Exercises —
a: Copy word for word the passage from the weight and sleep post that begins at the words "To really complicate" and stops after "going to fix it.".
b: In the weight and sleep post, when did the writer admit to having a sleep problem?
c: Sum up the weight and sleep post in two sentences.

**** Supplied text

23 January 2012

Weight and sleep

My weight and sleep problems have been recurring themes in my blog posts. Both affect my crossdressing, albeit in different ways. Both also influence my depression.

My weight affects not only what clothes will fit and how I look, but how I feel about myself. The fact that my fat distribution tends to be a typically male pattern, particularly a spare tyre around the waist, means that the heavier I am, the less feminine I feel and the more likely I am to be depressed.

To really complicate things, I tend to comfort eat when depressed or stressed, leading to weight gain that pushes me into a downward spiral of depression that makes me less inclined to go out en femme because I feel fat. The downward spiral is worsened by the fact that getting out en femme is something that I need to do, and not doing it makes my depression worse. At the end of a depression cycle, I usually find myself heavier than I was before it started, and wondering how I'm going to fix it.

While my weight and depression have been problems that I've been aware of for decades and have mentioned since my early blog posts, it was only around mid 2010 that I acknowledged that I had a sleep problem. It sneaked up on me over a a few years, and the real issue is not the time that I get to bed or the time that I get up, but the time I spend asleep. When I get less than 4 hours sleep, I end up trying to balance it out by getting more than 8 hours on another night by getting up late.

I've been off work since before Christmas and I've been getting more sleep than usual. After getting up around noon for a few days, I realised that I really needed to do something. I was feeling better because of the extra sleep, but was so late getting up that I wasn't getting anything done. I also realised rather suddenly that I wasn't depressed.

********
**** Records shown

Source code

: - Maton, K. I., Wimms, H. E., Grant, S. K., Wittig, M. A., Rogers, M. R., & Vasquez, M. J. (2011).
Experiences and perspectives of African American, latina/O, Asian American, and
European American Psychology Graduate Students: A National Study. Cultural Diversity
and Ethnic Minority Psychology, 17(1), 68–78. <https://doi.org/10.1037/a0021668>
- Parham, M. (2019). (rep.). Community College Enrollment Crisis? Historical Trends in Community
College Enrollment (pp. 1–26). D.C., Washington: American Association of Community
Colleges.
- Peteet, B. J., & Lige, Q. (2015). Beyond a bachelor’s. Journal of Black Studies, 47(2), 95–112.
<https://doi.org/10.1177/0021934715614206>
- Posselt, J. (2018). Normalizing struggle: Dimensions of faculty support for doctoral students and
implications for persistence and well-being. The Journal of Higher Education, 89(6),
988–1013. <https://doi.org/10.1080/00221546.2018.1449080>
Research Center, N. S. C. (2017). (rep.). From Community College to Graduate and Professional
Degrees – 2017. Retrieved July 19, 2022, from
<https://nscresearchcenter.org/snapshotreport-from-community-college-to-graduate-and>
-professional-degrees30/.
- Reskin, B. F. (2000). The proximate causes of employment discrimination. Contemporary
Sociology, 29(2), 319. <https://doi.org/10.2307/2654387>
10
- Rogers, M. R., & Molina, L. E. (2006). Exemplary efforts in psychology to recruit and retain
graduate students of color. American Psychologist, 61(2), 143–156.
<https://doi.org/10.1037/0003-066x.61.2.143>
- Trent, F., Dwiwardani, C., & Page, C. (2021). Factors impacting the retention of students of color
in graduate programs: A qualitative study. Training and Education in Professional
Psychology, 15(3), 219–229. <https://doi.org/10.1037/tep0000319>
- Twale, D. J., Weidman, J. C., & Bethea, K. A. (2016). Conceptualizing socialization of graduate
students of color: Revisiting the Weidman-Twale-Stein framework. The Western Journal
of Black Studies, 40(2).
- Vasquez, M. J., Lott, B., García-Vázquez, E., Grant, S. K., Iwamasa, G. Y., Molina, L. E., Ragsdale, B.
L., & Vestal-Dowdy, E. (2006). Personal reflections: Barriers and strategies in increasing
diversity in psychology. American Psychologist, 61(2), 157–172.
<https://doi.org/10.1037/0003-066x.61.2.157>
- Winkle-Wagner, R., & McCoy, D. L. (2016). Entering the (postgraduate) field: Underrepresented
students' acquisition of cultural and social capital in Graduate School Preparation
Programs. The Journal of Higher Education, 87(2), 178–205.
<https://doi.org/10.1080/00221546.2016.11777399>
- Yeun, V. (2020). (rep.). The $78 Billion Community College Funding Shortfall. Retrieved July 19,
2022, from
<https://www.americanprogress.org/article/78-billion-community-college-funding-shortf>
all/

********

Answers for each item —
a:
To really complicate things, I tend to comfort eat when depressed or stressed, leading to weight gain that pushes me into a downward spiral of depression that makes me less inclined to go out en femme because I feel fat. The downward spiral is worsened by the fact that getting out en femme is something that I need to do, and not doing it makes my depression worse. At the end of a depression cycle, I usually find myself heavier than I was before it started, and wondering how I'm going to fix it.

b: Around mid 2010.

c: The writer's weight and sleep problems affect both crossdressing and depression: a typically male fat pattern makes the writer feel less feminine, and comfort eating when depressed or stressed leads to a downward spiral of weight gain and staying in. Having admitted to a sleep problem around mid 2010, the writer has been sleeping more while off work since before Christmas, felt better for it but got nothing done from rising so late, and suddenly realized the depression had lifted.